Recently, I helped plan a bachelor party.
Now, I have seen, attended, and taken blackmail photos of many bachelor parties in the past, but I had never officially been part of one.
The day of the party I was called up, given an “honorary male” status, and invited along for fun and shenanigans. It seems that a number of the guys invited had canceled at the last minute, due to girlfriend/wife/partner disapproval. This made the party pathetically small, and I was tapped to fill the gap.
I told them I would put on a fake moustache for the occasion.
The groom-to-be was a sweet, quiet, mellow guy who plays online role-playing games and paints lead figurines. The best man (my co-conspirator in this little adventure) is a batshit-crazy nuclear scientist from Kentucky who looks like a giant hairy Viking.
I knew from the start that this night would end up as a quirky story about prostitutes.
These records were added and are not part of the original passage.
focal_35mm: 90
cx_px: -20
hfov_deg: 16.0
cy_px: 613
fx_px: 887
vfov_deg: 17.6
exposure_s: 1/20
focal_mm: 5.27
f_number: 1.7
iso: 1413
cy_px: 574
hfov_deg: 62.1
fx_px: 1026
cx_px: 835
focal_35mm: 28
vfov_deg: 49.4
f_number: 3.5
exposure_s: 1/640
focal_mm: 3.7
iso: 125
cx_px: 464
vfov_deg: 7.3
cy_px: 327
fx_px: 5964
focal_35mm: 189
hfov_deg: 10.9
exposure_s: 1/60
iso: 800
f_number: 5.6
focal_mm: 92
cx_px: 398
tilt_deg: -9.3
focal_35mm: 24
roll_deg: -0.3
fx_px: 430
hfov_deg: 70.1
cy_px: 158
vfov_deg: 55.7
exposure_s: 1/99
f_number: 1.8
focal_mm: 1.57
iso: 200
We started our night of debauchery at a nice restaurant, then had drinks at a local martini bar while we mulled over our choices.
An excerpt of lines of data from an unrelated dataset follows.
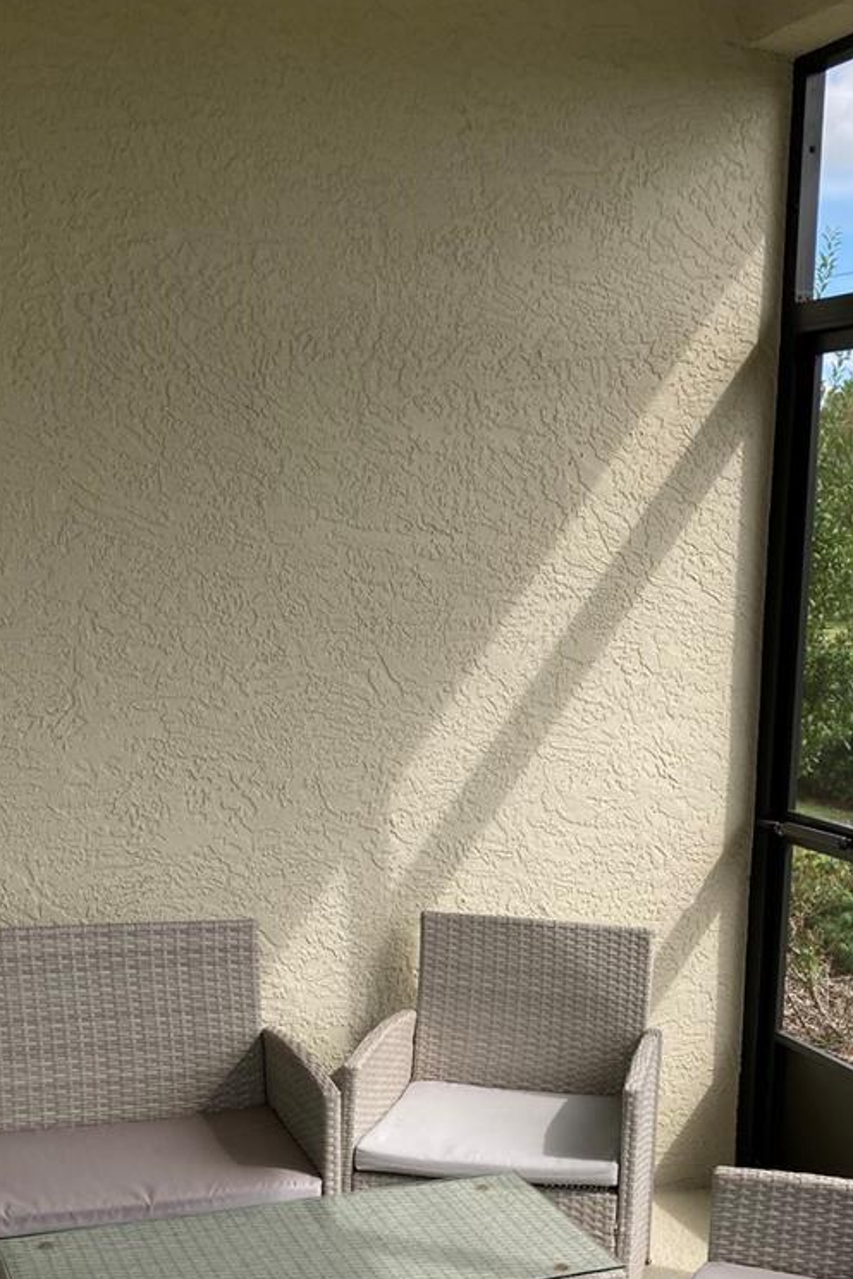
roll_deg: -1.8
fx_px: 1670
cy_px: 1013
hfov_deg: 28.2
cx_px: 640
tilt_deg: -14.0
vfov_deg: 40.3
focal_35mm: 47
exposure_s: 1/585
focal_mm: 3.99
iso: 20
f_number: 1.8
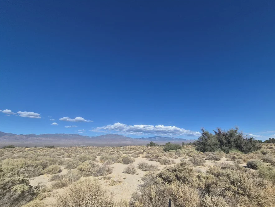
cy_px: 117
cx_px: 154
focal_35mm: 15
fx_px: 119
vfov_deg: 81.4
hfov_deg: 97.7
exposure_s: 1/1900
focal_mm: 1.7
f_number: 2.2
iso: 25
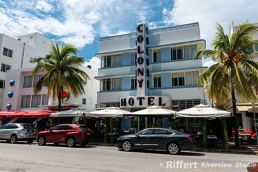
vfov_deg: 49.5
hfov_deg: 69.4
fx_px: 186
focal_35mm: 26
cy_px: 84
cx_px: 129
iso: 100
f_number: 11
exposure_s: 1/250
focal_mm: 24
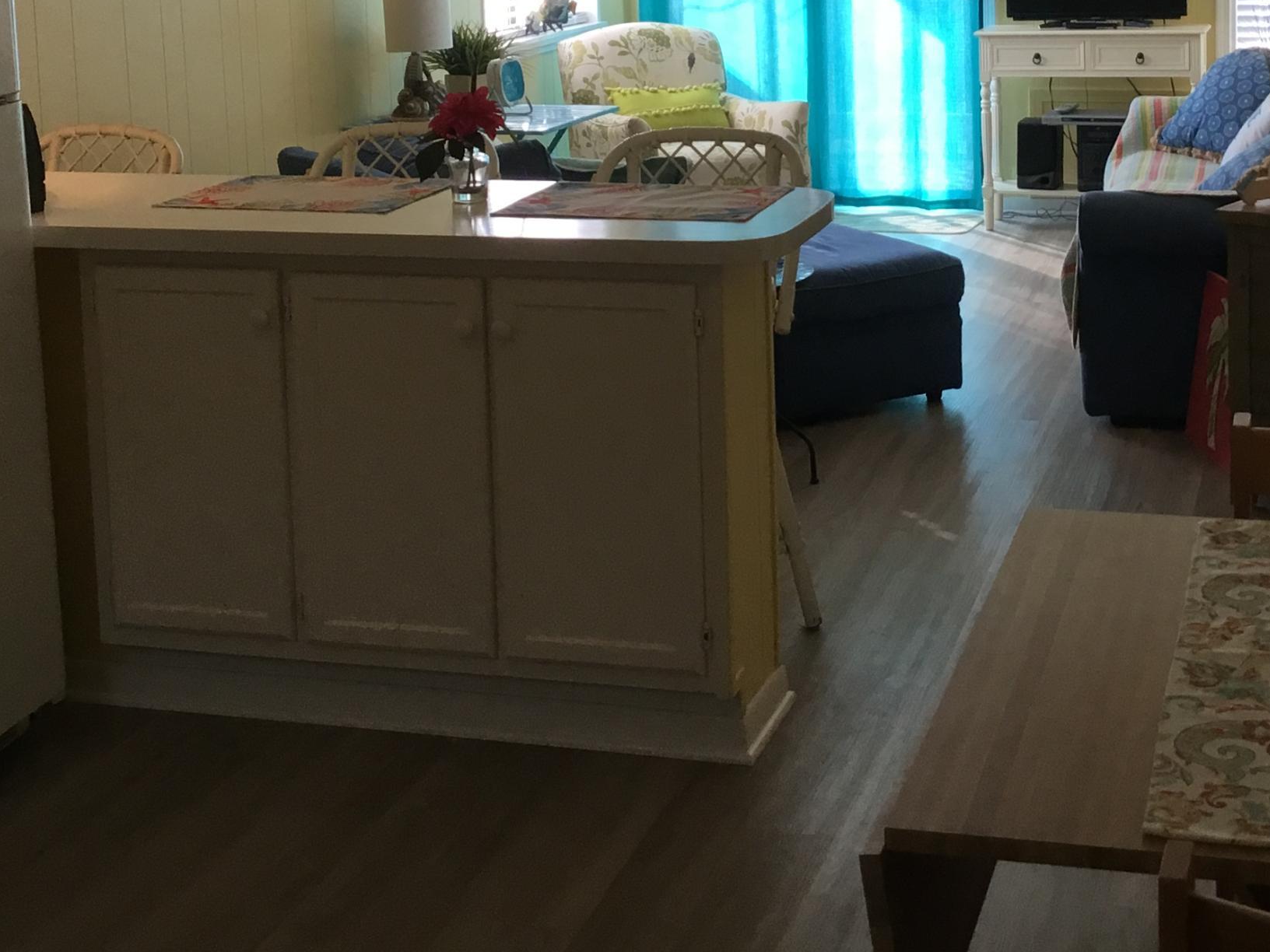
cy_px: 85
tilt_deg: -7.9
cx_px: 756
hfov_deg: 33.7
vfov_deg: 24.9
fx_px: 2091
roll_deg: +1.0
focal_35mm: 57
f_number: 2.4
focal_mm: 3.3
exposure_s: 1/40
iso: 25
“Would you like to go to an upscale strip club?” I innocently inquired “I happen to know of several”
“We want sleaze!” The boys declared in unison.
“Take us to where old strippers go to die!”
… Hrmmmmm.
Skanky hellholes were a little out of my expert field, but I am always willing to embark on a scientific experiment. I told the group that I’d heard nasty things about the Mitchell Brothers O’Farrell theatre, but had never personally gone.
When I described its history and all the rumors I’d heard, the group instantly agreed that it sounded like a splendid place to start out.
Our mission was set, and off we went.